The pour room is in a tiny outbuilding, a former standalone carriage house, that’s a remnant of the 1929 estate designed by architect David Adler for advertising tycoon Albert Lasker. The Ponterios live in the gatehouse of that long-vanished estate, and for the past eight years they’ve been gradually (and respectfully) renovating and repurposing their property’s structures. The pour room is a particularly inspired idea.
“We didn’t want to do a wine cellar with a dining table,” Ponterio says. “Yes, it’s fun to eat in a wine cellar because you’re surrounded by wine, but it’s chilled and you’re chilled!”
The courtyard, complete with an outdoor fireplace, is perfect for both cocktail parties and intimate chats on a pair of Adirondack chairs.
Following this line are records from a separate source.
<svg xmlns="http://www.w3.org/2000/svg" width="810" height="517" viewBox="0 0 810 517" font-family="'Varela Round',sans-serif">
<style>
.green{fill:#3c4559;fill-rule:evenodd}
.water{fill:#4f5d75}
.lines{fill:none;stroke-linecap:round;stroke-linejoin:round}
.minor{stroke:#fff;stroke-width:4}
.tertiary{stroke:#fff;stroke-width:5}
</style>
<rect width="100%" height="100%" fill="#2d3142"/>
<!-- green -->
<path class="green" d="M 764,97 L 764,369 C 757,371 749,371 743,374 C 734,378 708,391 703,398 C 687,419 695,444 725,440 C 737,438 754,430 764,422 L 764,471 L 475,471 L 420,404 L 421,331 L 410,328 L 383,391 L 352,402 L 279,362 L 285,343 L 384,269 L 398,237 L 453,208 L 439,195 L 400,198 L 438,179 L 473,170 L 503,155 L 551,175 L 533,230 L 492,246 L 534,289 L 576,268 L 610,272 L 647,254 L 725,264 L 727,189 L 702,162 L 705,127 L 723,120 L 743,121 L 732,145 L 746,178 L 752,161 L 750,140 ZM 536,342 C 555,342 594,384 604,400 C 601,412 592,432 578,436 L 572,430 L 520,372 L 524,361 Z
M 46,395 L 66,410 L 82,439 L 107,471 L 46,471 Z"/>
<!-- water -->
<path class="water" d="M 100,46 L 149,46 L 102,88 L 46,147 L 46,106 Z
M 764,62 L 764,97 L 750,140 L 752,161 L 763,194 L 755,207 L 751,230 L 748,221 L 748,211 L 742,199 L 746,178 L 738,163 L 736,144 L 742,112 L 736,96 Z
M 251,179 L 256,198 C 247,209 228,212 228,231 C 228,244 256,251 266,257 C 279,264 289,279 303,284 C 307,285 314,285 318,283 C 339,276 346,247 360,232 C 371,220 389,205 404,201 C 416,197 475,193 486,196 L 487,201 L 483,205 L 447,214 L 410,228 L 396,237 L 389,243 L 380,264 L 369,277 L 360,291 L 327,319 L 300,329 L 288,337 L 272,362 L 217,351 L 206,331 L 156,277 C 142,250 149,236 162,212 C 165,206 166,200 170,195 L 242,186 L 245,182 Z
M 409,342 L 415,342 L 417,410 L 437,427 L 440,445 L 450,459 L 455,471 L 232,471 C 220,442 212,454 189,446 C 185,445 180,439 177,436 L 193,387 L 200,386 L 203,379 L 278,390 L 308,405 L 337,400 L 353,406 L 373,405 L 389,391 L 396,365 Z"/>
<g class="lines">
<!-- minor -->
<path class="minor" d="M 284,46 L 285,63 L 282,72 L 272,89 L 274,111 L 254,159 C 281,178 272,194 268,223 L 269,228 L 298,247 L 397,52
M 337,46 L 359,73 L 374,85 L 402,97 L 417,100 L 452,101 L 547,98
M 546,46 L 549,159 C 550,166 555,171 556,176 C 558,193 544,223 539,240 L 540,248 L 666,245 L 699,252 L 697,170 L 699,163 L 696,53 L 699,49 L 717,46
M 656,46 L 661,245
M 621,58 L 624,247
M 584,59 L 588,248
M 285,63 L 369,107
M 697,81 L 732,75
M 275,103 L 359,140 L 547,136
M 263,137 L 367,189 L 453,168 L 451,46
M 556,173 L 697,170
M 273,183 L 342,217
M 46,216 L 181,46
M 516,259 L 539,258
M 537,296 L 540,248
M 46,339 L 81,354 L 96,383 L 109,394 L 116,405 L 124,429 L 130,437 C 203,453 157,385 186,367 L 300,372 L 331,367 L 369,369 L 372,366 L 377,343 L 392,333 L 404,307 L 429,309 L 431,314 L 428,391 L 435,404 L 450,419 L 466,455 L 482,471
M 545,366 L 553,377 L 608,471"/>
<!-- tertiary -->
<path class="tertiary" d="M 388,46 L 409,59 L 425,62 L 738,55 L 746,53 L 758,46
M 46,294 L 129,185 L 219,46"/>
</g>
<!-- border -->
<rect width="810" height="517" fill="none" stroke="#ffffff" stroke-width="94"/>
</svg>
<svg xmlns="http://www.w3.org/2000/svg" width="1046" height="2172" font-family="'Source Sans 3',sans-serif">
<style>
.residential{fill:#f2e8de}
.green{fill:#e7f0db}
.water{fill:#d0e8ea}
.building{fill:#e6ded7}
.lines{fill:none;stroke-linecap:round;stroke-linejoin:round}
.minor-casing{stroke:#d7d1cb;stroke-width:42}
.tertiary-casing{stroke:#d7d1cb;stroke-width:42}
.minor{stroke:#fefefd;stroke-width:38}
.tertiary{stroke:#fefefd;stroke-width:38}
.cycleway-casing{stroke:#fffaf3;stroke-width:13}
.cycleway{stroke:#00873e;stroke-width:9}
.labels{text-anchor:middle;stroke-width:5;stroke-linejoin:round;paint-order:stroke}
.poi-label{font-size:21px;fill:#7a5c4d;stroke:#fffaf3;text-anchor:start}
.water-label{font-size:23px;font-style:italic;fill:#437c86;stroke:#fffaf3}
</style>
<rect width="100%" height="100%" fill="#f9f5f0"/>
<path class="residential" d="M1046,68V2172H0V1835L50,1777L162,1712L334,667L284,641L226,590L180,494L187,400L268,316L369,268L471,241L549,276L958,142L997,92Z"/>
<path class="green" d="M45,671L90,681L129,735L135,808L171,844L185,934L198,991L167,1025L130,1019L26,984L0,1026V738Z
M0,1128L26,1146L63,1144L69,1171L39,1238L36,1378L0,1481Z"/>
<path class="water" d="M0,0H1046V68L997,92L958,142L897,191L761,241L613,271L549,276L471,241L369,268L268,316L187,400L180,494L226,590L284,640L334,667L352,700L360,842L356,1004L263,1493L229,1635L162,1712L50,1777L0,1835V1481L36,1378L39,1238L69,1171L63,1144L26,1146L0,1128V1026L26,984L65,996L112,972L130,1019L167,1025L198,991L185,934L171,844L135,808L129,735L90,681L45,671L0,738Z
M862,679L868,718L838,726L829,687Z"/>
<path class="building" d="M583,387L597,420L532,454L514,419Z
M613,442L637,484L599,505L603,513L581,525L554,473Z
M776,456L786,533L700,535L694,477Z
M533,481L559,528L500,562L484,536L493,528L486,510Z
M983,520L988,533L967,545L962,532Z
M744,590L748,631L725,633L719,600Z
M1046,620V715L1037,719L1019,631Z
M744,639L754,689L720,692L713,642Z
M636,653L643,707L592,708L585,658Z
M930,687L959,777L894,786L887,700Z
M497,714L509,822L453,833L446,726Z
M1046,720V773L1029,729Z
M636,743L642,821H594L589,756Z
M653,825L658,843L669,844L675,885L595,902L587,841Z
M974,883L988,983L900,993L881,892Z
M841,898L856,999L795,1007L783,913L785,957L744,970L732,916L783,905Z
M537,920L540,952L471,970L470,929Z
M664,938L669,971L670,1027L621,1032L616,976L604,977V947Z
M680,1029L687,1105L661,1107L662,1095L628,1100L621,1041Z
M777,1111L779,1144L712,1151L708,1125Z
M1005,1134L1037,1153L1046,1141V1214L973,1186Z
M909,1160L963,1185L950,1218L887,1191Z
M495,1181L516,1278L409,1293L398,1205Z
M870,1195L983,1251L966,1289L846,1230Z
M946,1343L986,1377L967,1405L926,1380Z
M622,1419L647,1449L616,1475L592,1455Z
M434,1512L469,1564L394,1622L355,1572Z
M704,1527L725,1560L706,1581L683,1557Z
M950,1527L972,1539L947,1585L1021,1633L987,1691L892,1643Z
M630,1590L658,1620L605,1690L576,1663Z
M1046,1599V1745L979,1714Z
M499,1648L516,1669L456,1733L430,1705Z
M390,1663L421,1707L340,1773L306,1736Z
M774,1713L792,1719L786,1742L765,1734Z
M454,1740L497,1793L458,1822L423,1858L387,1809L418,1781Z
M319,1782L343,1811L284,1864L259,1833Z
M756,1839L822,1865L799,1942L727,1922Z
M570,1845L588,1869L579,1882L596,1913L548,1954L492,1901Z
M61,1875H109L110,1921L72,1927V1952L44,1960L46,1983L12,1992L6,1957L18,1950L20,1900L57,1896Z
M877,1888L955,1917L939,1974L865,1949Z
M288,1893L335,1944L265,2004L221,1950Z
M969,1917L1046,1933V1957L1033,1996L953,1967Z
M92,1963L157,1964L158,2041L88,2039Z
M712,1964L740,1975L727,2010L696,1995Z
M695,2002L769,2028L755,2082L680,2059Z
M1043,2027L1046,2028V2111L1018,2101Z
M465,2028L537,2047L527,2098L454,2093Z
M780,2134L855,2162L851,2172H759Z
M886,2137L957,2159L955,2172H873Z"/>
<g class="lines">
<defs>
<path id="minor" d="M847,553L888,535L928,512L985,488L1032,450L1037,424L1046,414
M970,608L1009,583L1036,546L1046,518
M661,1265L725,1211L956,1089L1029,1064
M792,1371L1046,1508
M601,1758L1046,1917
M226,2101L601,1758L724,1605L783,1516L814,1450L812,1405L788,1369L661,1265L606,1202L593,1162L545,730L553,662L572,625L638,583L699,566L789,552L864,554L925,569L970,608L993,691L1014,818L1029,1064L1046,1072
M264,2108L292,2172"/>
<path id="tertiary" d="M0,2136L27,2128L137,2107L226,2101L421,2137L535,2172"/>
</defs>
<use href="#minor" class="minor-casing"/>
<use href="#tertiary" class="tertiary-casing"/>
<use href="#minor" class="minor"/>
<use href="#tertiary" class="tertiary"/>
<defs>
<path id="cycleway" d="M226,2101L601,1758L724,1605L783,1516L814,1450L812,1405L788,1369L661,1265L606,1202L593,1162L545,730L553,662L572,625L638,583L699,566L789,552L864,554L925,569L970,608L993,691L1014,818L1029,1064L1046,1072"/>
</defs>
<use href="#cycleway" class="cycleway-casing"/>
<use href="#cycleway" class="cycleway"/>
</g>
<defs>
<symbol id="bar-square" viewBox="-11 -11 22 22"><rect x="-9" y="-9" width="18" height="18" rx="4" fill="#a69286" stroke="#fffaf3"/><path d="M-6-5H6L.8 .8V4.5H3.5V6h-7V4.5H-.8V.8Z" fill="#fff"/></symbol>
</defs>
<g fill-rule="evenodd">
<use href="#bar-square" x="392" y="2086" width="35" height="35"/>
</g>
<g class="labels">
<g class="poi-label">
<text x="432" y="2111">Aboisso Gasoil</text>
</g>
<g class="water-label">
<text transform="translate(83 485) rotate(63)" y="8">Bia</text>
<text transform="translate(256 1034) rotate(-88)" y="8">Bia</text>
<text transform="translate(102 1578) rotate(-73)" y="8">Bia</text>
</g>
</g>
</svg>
The building to the right houses Ponterio’s office.
Rather than fitting out a clammy basement to hold his bottles, Ponterio transformed the carriage house, storing his wine in enormous temperature-controlled “caves” hidden behind panels made from simple slat boards that match the look of the old structure. He installed large front doors of naturally aged mahogany, which he and Becky fling open as often as the gods of Midwestern meteorology allow. It’s about the furthest thing from a dank, candlelit wine cellar you could imagine.
“It looks very rustic in there on purpose,” Ponterio says. “We really wanted to keep the mood casual.” Now, as often as twice a month, eight or so fortunate guests enjoy dinner around the rough-hewn French farm table Ponterio found in New Orleans. As his guests gaze contentedly through the open doors and across the lush gardens designed by Frank Mariani, Ponterio pours liberally from his collection of fine Italian reds.